**What is being asked:**
Make an exact transcript of the lines in the data below, starting with the one containing "de la economía" and going on through the one containing "Di. 1.7. - Mi. 30.9.2026", with both included and the pictures left out.

===

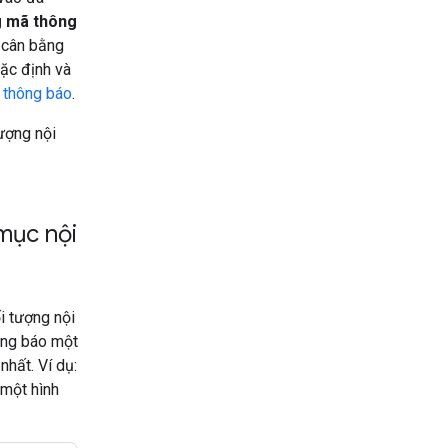
g mã thông
 cân bằng
mặc định và
 thông báo
.
ượng nội
mục nội
i tượng nội
ông báo một
nhất. Ví dụ:
 một hình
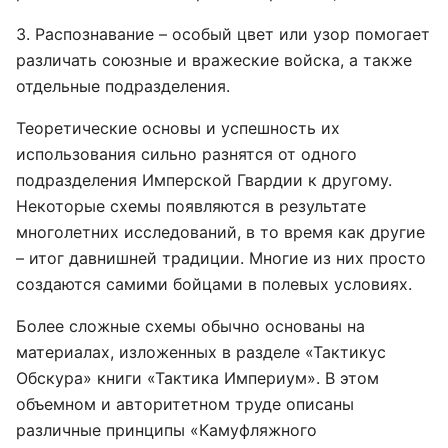
3. Распознавание – особый цвет или узор помогает
различать союзные и вражеские войска, а также
отдельные подразделения.
Теоретические основы и успешность их
использования сильно разнятся от одного
подразделения Имперской Гвардии к другому.
Некоторые схемы появляются в результате
многолетних исследований, в то время как другие
– итог давнишней традиции. Многие из них просто
создаются самими бойцами в полевых условиях.
Более сложные схемы обычно основаны на
материалах, изложенных в разделе «Тактикус
Обскура» книги «Тактика Империум». В этом
объемном и авторитетном труде описаны
различные принципы «Камуфляжного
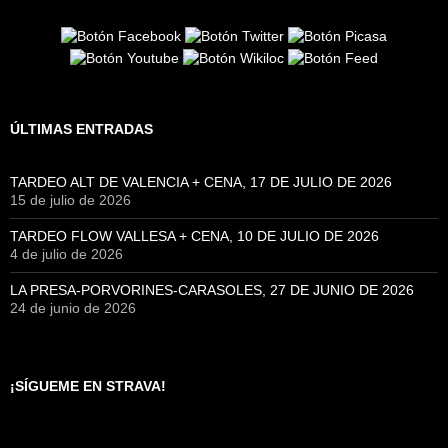
ÚLTIMAS ENTRADAS
TARDEO ALT DE VALENCIA + CENA, 17 DE JULIO DE 2026
15 de julio de 2026
TARDEO FLOW VALLESA + CENA, 10 DE JULIO DE 2026
4 de julio de 2026
LA PRESA-PORVORINES-CARASOLES, 27 DE JUNIO DE 2026
24 de junio de 2026
¡SÍGUEME EN STRAVA!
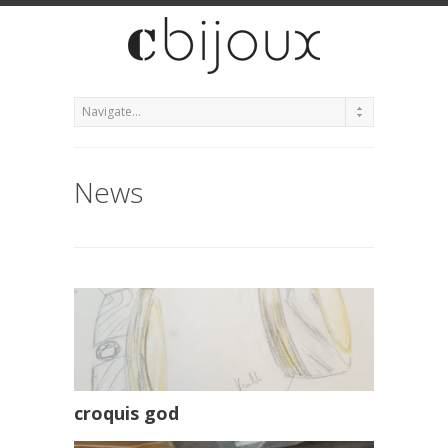
News
croquis god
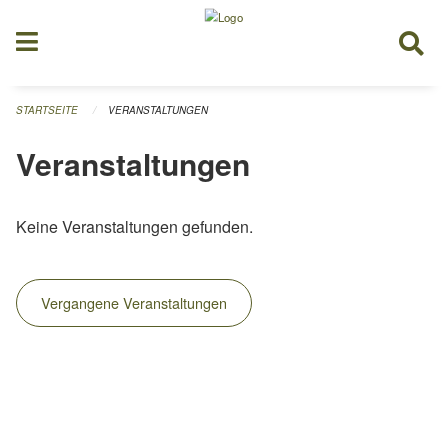
Navigation überspringen
STARTSEITE
VERANSTALTUNGEN
Veranstaltungen
Keine Veranstaltungen gefunden.
Vergangene Veranstaltungen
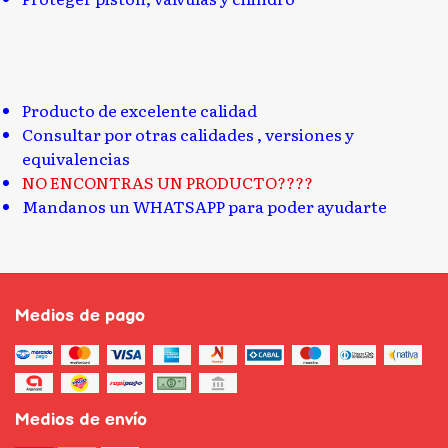
Producto de excelente calidad
Consultar por otras calidades , versiones y
equivalencias
NO ENCONTRAS UN PRODUCTO????
Mandanos un WHATSAPP para poder ayudarte
Medios de pago
Medios de envío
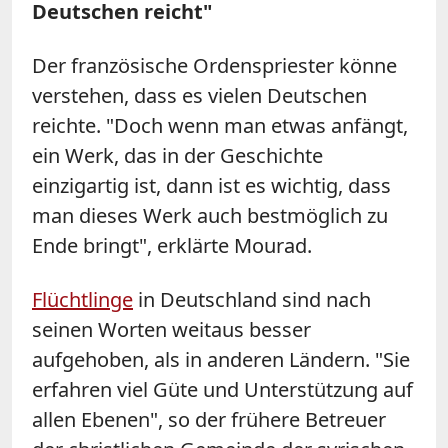
Deutschen reicht"
Der französische Ordenspriester könne
verstehen, dass es vielen Deutschen
reichte. "Doch wenn man etwas anfängt,
ein Werk, das in der Geschichte
einzigartig ist, dann ist es wichtig, dass
man dieses Werk auch bestmöglich zu
Ende bringt", erklärte
Mourad
.
Flüchtlinge
in Deutschland sind nach
seinen Worten weitaus besser
aufgehoben, als in anderen Ländern. "Sie
erfahren viel Güte und Unterstützung auf
allen Ebenen", so der frühere Betreuer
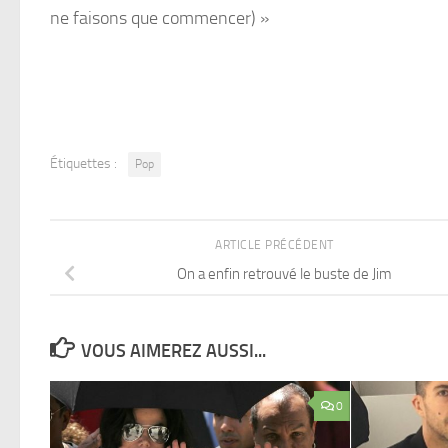
ne faisons que commencer) »
Étiquettes :
Pop
ARTICLE PRÉCÉDENT
On a enfin retrouvé le buste de Jim
VOUS AIMEREZ AUSSI...
0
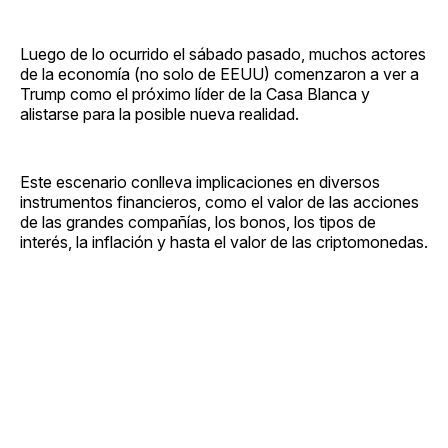
Luego de lo ocurrido el sábado pasado, muchos actores
de la economía (no solo de EEUU) comenzaron a ver a
Trump como el próximo líder de la Casa Blanca y
alistarse para la posible nueva realidad.
Este escenario conlleva implicaciones en diversos
instrumentos financieros, como el valor de las acciones
de las grandes compañías, los bonos, los tipos de
interés, la inflación y hasta el valor de las criptomonedas.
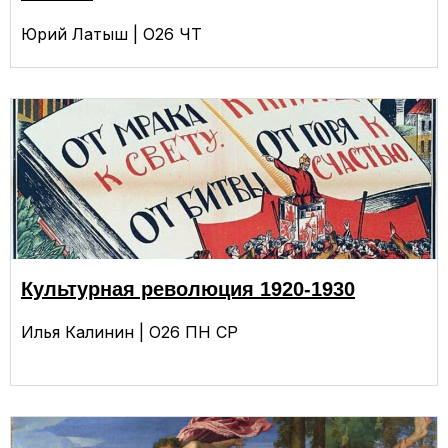
Юрий Латыш | О26 ЧТ
Культурная революция 1920-1930
Илья Калинин | О26 ПН СР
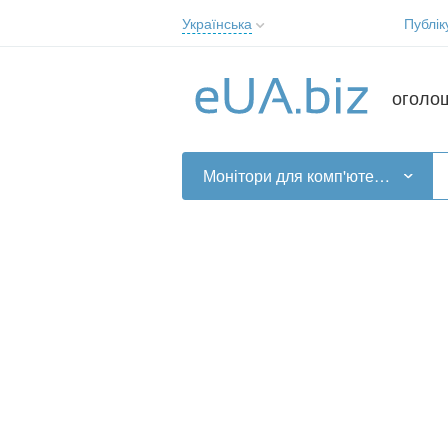
Українська
Публік
Русский
Українська
оголо
Монітори для комп'ютерів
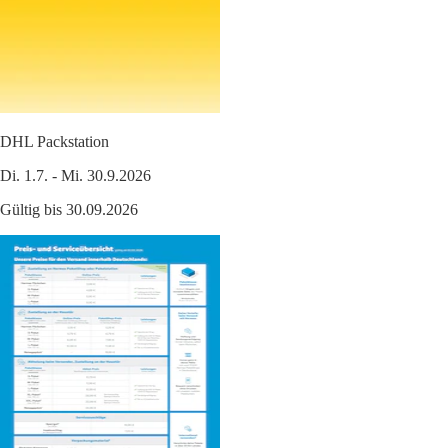
DHL Packstation
Di. 1.7. - Mi. 30.9.2026
Gültig bis 30.09.2026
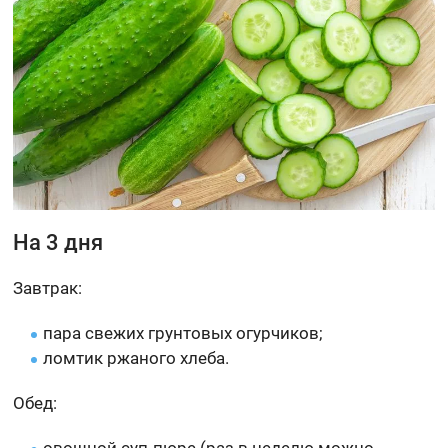
На 3 дня
Завтрак:
пара свежих грунтовых огурчиков;
ломтик ржаного хлеба.
Обед:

===

**Response below:**
de la economía (no solo de EEUU) comenzaron a ver a
Trump como el próximo líder de la Casa Blanca y
alistarse para la posible nueva realidad.
Este escenario conlleva implicaciones en diversos
instrumentos financieros, como el valor de las acciones
de las grandes compañías, los bonos, los tipos de
interés, la inflación y hasta el valor de las criptomonedas.
Юрий Латыш | О26 ЧТ
Культурная революция 1920-1930
Илья Калинин | О26 ПН СР
Українська
Публік
Русский
Українська
оголо
Монітори для комп'ютерів
DHL Packstation
Di. 1.7. - Mi. 30.9.2026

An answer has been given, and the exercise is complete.